HI, all.
I am currently running a DID analysis to examine the effects of policy interventions to depression.
I have a few questions about the control variables.
The current data format (example) is as follows.
Depression, age, income: continuous variables
Sex, work: dummy variables
pid | post | policy | depression | sex | age | income | work |
1 | 0 | 1 | 16 | 1 | 50 | 200 | 1 |
1 | 1 | 1 | 15 | 1 | 50 | 300 | 1 |
2 | 0 | 0 | 20 | 0 | 30 | 500 | 1 |
2 | 1 | 0 | 35 | 0 | 30 | 400 | 0 |
3 | 0 | 0 | 17 | 0 | 20 | 600 | 0 |
3 | 1 | 0 | 50 | 0 | 20 | 900 | 1 |
4 | 0 | 1 | 35 | 1 | 40 | 800 | 0 |
4 | 1 | 1 | 25 | 1 | 40 | 400 | 0 |
1. In the above data format, should I time-variant control variables (income, work) convert a post-time value to a pre-time value (re-format 1) or a pre-time value convert to a post-time value (re-format 2)? Or should I use it in the current format?
RE-FORMAT (1)
pid | post | policy | depression | sex | age | income | Income_re | work | Work_re |
1 | 0 | 1 | 16 | 1 | 50 | 200 | 200 | 1 | 1 |
1 | 1 | 1 | 15 | 1 | 50 | 300 | 200 | 1 | 1 |
2 | 0 | 0 | 20 | 0 | 30 | 500 | 500 | 1 | 1 |
2 | 1 | 0 | 35 | 0 | 30 | 400 | 500 | 0 | 1 |
3 | 0 | 0 | 17 | 0 | 20 | 600 | 600 | 0 | 0 |
3 | 1 | 0 | 50 | 0 | 20 | 900 | 600 | 1 | 0 |
4 | 0 | 1 | 35 | 1 | 40 | 800 | 800 | 0 | 0 |
4 | 1 | 1 | 25 | 1 | 40 | 400 | 800 | 0 | 0 |
RE-FORMAT (2)
pid | post | policy | depression | sex | age | income | Income_re | work | Work_re |
1 | 0 | 1 | 16 | 1 | 50 | 200 | 300 | 1 | 1 |
1 | 1 | 1 | 15 | 1 | 50 | 300 | 300 | 1 | 1 |
2 | 0 | 0 | 20 | 0 | 30 | 500 | 400 | 1 | 0 |
2 | 1 | 0 | 35 | 0 | 30 | 400 | 400 | 0 | 0 |
3 | 0 | 0 | 17 | 0 | 20 | 600 | 900 | 0 | 1 |
3 | 1 | 0 | 50 | 0 | 20 | 900 | 900 | 1 | 1 |
4 | 0 | 1 | 35 | 1 | 40 | 800 | 400 | 0 | 0 |
4 | 1 | 1 | 25 | 1 | 40 | 400 | 400 | 0 | 0 |
2. If what I should use the data in current format is right, how should I make a syntax for the control variables (income, work) in the DID regression?

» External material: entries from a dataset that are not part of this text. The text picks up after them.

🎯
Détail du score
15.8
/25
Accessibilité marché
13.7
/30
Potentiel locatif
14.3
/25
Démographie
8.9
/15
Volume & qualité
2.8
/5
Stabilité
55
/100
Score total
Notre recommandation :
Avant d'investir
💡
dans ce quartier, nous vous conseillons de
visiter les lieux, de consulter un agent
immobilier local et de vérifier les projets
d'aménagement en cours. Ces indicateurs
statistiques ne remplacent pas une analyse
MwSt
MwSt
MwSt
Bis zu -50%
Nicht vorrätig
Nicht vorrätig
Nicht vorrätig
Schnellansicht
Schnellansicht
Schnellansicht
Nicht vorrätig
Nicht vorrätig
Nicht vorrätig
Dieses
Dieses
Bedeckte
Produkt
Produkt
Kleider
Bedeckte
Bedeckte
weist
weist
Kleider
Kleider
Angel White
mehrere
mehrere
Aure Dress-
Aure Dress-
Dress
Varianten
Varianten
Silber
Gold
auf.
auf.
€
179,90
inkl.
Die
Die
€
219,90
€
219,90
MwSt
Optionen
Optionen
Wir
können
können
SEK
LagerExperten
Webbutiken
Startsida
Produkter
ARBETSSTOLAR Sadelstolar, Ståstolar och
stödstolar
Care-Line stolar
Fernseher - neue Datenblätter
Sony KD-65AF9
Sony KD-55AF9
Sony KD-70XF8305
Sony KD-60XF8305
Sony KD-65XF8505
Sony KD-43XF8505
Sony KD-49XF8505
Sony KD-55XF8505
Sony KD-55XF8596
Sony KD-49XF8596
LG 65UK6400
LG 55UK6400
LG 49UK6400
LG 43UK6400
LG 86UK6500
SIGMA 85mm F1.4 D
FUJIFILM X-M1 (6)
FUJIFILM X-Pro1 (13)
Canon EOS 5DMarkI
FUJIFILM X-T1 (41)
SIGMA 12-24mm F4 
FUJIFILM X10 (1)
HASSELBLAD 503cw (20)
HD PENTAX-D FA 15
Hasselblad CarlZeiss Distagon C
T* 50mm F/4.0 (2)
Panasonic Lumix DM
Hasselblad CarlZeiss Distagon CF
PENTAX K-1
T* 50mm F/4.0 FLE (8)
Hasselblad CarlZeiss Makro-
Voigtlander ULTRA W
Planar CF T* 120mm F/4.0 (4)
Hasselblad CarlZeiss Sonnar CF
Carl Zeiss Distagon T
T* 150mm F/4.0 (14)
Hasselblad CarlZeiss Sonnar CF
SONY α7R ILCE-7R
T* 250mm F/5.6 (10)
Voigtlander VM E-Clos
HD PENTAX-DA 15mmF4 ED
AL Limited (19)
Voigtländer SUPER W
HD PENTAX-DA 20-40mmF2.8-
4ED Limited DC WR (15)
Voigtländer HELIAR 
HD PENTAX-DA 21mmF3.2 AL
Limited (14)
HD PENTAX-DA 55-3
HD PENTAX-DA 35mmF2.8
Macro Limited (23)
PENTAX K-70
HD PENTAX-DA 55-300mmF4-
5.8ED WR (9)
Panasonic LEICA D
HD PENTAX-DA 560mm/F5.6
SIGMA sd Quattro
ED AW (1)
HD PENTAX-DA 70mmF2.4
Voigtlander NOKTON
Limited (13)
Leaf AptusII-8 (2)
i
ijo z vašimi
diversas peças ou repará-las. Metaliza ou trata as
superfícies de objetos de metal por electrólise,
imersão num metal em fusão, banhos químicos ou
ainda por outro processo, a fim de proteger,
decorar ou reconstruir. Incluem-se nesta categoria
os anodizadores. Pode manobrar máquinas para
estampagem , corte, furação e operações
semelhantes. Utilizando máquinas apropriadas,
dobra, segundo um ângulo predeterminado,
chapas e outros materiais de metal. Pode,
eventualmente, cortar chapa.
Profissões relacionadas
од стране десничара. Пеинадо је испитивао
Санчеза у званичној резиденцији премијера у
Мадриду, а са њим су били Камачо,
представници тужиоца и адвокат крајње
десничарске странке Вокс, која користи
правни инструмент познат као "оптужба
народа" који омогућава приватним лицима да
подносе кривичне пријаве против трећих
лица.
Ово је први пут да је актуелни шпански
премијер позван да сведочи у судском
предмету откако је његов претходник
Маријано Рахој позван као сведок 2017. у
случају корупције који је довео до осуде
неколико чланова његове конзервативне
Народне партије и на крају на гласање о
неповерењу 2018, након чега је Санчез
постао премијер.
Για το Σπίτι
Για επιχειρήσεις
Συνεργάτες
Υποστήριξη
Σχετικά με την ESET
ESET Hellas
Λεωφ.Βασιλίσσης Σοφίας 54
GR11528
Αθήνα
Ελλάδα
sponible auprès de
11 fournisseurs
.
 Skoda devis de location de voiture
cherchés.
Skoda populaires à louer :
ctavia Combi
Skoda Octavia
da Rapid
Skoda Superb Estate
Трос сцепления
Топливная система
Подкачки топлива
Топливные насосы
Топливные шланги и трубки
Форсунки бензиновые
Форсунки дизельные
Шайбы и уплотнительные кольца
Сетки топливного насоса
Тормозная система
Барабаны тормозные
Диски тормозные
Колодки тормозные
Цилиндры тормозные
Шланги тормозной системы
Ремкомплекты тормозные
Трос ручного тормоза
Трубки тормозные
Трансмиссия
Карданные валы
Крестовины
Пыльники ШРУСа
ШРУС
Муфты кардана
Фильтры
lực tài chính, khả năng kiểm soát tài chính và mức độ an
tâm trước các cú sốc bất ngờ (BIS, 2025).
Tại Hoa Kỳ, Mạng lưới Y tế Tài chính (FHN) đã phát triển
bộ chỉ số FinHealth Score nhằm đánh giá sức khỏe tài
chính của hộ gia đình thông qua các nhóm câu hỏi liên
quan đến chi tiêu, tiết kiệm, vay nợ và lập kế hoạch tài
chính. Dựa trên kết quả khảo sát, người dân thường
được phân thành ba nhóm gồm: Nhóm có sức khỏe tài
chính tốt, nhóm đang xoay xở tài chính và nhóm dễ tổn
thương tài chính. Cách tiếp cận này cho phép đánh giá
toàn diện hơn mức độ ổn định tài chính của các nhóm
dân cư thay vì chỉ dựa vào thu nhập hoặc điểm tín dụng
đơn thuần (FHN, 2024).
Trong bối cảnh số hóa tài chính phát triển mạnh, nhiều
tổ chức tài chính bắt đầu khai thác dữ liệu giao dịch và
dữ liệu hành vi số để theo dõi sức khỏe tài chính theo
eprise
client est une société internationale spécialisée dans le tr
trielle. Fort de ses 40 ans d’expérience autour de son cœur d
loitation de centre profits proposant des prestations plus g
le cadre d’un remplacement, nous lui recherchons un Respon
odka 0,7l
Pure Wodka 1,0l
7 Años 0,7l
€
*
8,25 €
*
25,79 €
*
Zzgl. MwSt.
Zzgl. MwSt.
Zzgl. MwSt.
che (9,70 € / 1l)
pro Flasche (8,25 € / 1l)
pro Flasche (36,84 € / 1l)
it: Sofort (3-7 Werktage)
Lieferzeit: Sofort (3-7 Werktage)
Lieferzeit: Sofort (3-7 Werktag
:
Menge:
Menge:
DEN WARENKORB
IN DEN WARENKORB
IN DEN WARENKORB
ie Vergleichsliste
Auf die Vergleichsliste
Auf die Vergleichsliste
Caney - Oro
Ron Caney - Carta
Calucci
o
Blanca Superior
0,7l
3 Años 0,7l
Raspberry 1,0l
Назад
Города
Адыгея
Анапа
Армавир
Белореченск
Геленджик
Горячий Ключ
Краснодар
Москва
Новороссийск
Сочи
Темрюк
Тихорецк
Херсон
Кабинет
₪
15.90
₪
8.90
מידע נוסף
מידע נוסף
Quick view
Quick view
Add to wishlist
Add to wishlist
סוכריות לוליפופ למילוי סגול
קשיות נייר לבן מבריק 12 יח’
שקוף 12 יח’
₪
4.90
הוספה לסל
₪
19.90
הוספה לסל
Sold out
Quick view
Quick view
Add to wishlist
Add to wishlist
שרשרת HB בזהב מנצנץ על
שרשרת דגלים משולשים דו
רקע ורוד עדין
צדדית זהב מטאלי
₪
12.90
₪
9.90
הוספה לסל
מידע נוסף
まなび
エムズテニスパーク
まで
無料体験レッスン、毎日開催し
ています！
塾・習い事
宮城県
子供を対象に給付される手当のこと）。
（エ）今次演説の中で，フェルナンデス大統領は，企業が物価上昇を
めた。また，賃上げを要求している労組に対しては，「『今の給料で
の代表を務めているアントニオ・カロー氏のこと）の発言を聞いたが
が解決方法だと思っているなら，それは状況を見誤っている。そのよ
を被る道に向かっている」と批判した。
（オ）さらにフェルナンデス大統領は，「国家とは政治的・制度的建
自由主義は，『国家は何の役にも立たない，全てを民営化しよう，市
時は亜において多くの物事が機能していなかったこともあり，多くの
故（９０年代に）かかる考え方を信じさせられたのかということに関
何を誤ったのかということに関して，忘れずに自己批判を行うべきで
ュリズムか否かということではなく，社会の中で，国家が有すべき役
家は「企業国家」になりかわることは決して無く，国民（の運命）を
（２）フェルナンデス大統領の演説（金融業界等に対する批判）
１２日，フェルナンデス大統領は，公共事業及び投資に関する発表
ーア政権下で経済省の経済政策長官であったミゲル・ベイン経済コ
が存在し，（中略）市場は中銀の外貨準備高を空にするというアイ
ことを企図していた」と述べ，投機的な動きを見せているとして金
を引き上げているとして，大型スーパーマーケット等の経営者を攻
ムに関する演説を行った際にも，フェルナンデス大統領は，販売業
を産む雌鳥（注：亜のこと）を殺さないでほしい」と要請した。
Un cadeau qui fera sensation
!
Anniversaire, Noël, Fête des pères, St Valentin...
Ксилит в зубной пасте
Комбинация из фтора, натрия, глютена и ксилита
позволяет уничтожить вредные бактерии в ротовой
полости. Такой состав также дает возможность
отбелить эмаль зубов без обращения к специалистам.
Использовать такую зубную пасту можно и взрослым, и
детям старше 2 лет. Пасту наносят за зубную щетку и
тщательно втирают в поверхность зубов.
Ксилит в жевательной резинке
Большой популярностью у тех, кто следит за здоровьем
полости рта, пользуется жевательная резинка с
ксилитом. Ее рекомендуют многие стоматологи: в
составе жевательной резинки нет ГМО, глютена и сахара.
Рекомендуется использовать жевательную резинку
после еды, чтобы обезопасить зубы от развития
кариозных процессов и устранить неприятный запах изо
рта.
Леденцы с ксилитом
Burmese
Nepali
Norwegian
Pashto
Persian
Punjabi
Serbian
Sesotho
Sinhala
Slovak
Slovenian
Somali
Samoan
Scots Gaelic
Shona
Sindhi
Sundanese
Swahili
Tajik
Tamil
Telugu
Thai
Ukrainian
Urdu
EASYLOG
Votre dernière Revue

And How should I interpret the results? I wrote currently syntax as bellow.
PROC MIXED DATA = LONG;
CLASS POST(REF="0") POLICY(REF="0") SEX(REF="0") WORK(REF="0");
MODEL DEPRESSION=POST|POLICY SEX AGE INCOME WORK / SOLUTION;
LSMEANS POST|EXPOSED / DIFF;
ESTIMATE 'D-I-D' EXPOSED*POST 1 -1 -1 1;
RANDOM Int/SUBJECT=PID TYPE=UN;
RUN;
3. Also, how would I write the syntax if I want to control for changes in the control variable (income, work) over time?
I apologize in advance for my poor English. Thanks!